§ Job item
Every line from the one containing "lugares de encuentros Córdoba" to the end of the records below, written out word for word, is the whole answer.

§ Entries supplied
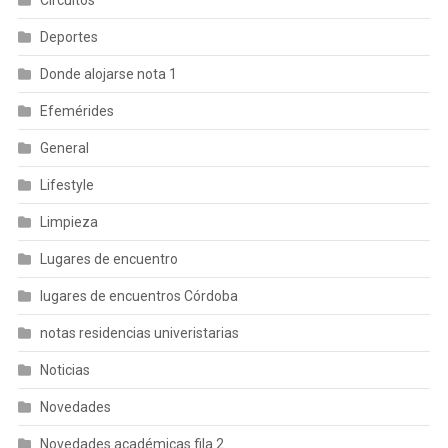
Circuitos
Deportes
Donde alojarse nota 1
Efemérides
General
Lifestyle
Limpieza
Lugares de encuentro
lugares de encuentros Córdoba
notas residencias univeristarias
Noticias
Novedades
Novedades académicas fila 2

§ Result of the task
lugares de encuentros Córdoba
notas residencias univeristarias
Noticias
Novedades
Novedades académicas fila 2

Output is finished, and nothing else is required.